Jennifer Fultz 34:27
So where can people find you in the next couple of months? Got any good cons coming up?

Jeff Basladynski 34:33
So we have five events left of the month or sorry another month. We have five events left for the year. So we’re actually going to be jumping over to West Coast. And this week for Kumoricon Con in Portland. It’s going to be our first show West Coast ever, which is a huge milestone for us. So since we’re East Coast based and logistics usually planned is when you drive to shows or you fly to shows, the added travel costs is significant. So in our industry for cons, doing flight travel for doing craft shows is almost impossible to do. And last — or the beginning of this year, I did a Chicago show where I flew to called C2E2. It was a very big show run by Reedpop. And it was a test to see if it was logistically possible to fly to shows with our small crafts and do a show and make money. And that was a huge success to the point where it revolutionized our business plan of saying: we can fly to shows. Like we’re not mandated on the idea of driving to, you know, six, eight, ten hours and going to these shows and trying to figure out costs. Now it’s like, okay, we fly to shows now logistical challenges change a little bit, but we can still make these shows work. So now we’re going to be in Kumoricon Con in Portland this Friday, Saturday, Sunday, coming up. Then we’ll be doing some Christmas craft fairs; one in Raleigh, North Carolina at the end of this month for Black Friday. It’s our last and only normal market that we do. Everything else we do is comic, anime, or Japanese blossom festivals. And then we’ll do so Yama-Con is in Tennessee and Holiday Matsuri. And if you don’t know anything about any of these conventions, or anime shows or comic cons, I can tell you right now that Holiday Matsuri is one of the most fun shows and it’s in Orlando, and you’re like a mile away from Disney. So we plan on making that as a company retreat. And just stay there for a week. And then do Disney, Universal and just have fun.

Jennifer Fultz 36:44
That sounds awesome. So if somebody can’t make it to one of the conventions, where can they purchase your products?

Jeff Basladynski 36:50
They can go online to our website at 2BrosAndABard.com.

Jennifer Fultz 36:55
I’ll link that in the show notes.
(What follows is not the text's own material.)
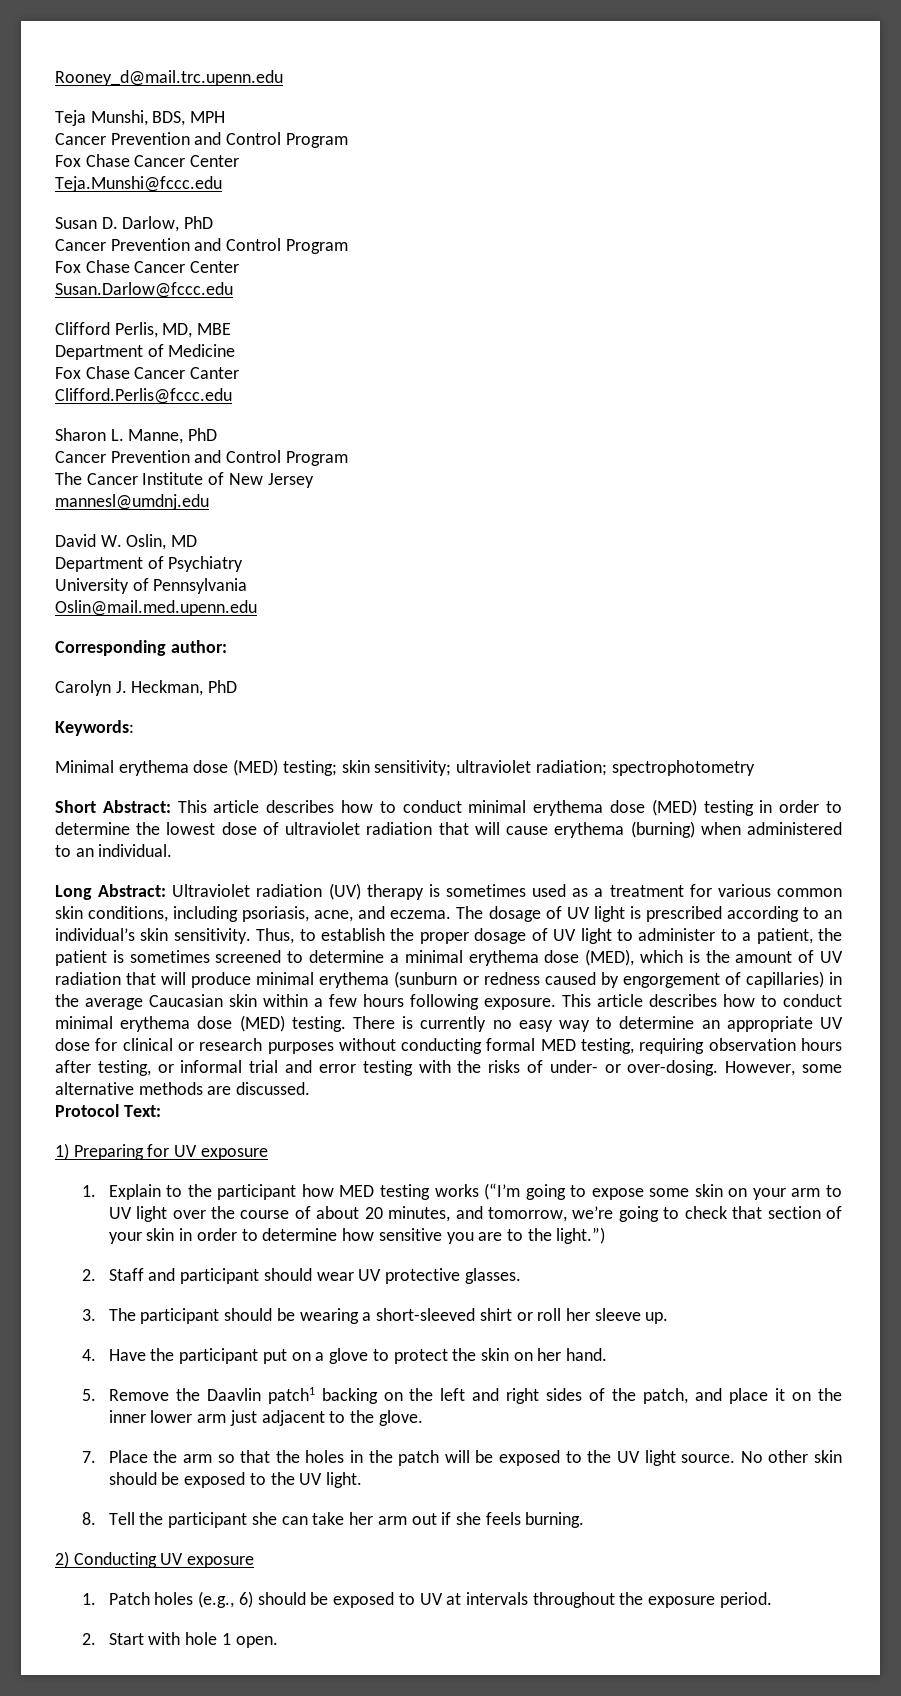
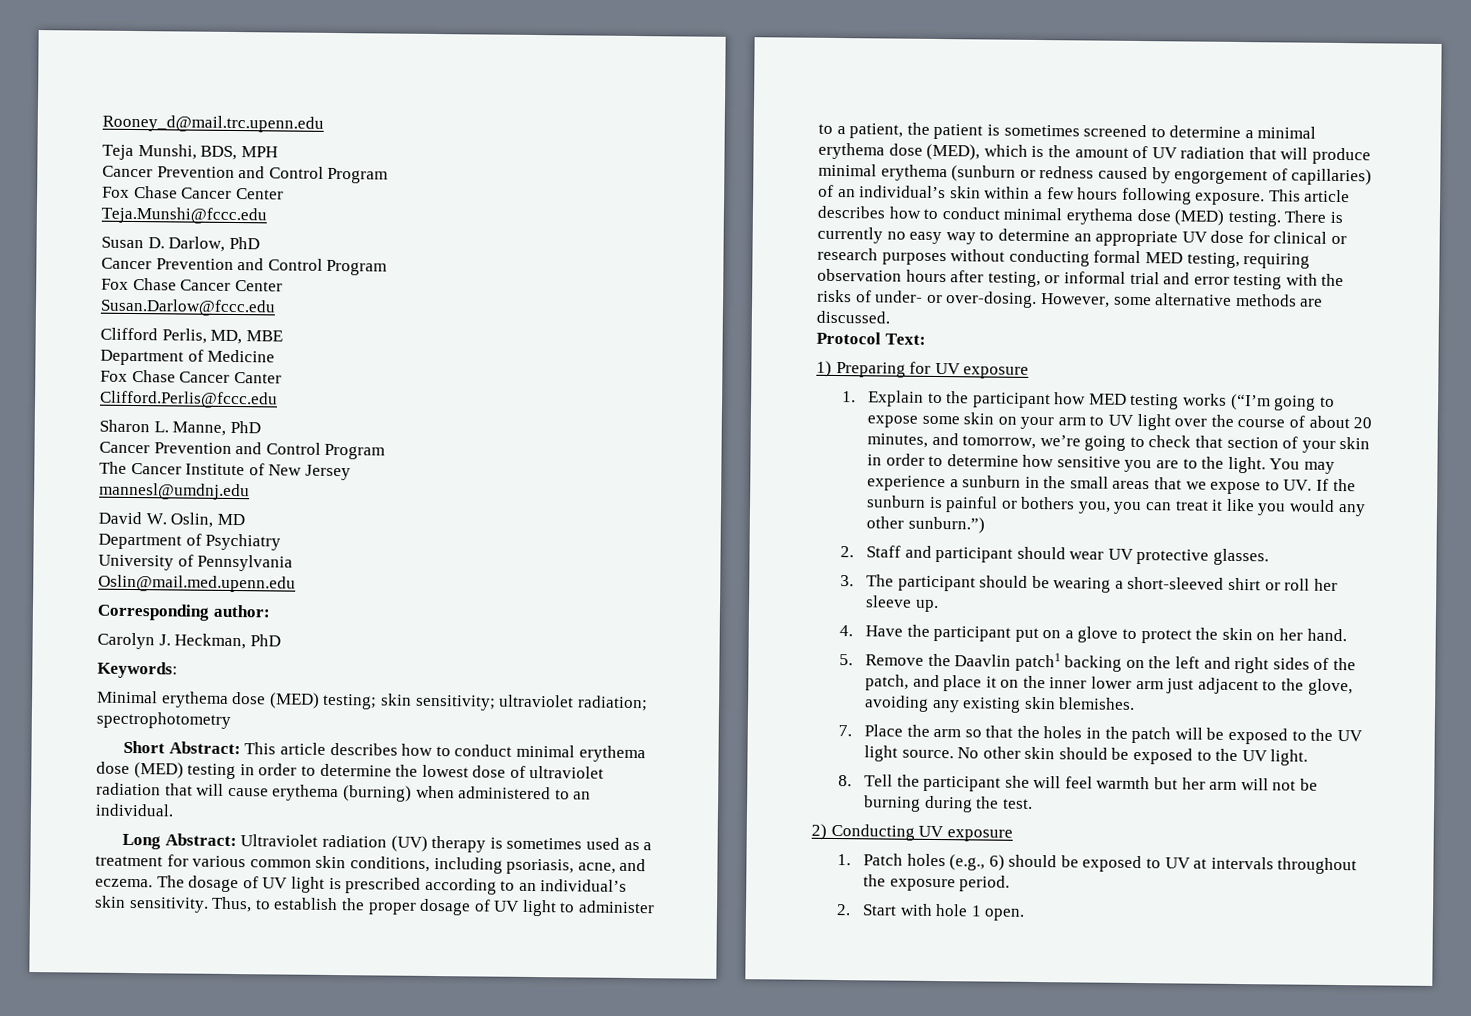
[828,972,842,985] [55,994,223,1010] in the average Caucasian -> [818,184,947,199] of an individual’s
[556,1227,606,1244] light.”) -> [1227,456,1335,474] [866,475,1356,495] [866,495,1366,517] [865,516,985,534] light. You may experience a sunburn in the small areas that we expose to UV. If the sunburn is painful or bothers you, you can treat it like you would any other sunburn.”)
[378,1410,423,1426] glove. -> [1307,678,1353,696] [863,695,1136,713] glove, avoiding any existing skin blemishes.
[281,1512,585,1528] can take her arm out if she feels burning. -> [1033,775,1318,791] [862,795,1033,813] will feel warmth but her arm will not be burning during the test.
So thank you so much, Jeff for indulging my nerddom on this Monday morning and for sharing your story with us. Thank you so much.

Jeff Basladynski 37:09
Thank you Have a good one.

Jennifer Fultz 37:11
Thanks for tuning in to Chief Executive Auntie. You can find show notes, resource links and more Auntie rants at chiefexecutiveauntie.com. Special thanks to SueAnn Hsiah who mixed and mastered this episode and composed the music, Alyssa de la Rosa who created the branding, and my distribution partner Mochi magazine. Check out more stories for Asian American women at www.mochimag.com. See you next time.

Transcribed by https://otter.ai

Guest Bio:

Jeff Basladynski is the co-founder of 2 Bros and Bard. He started out making wooden Tetris earrings for his girlfriend now wife, then branched out into coasters, cutting boards, butcher blocks, chopsticks and more.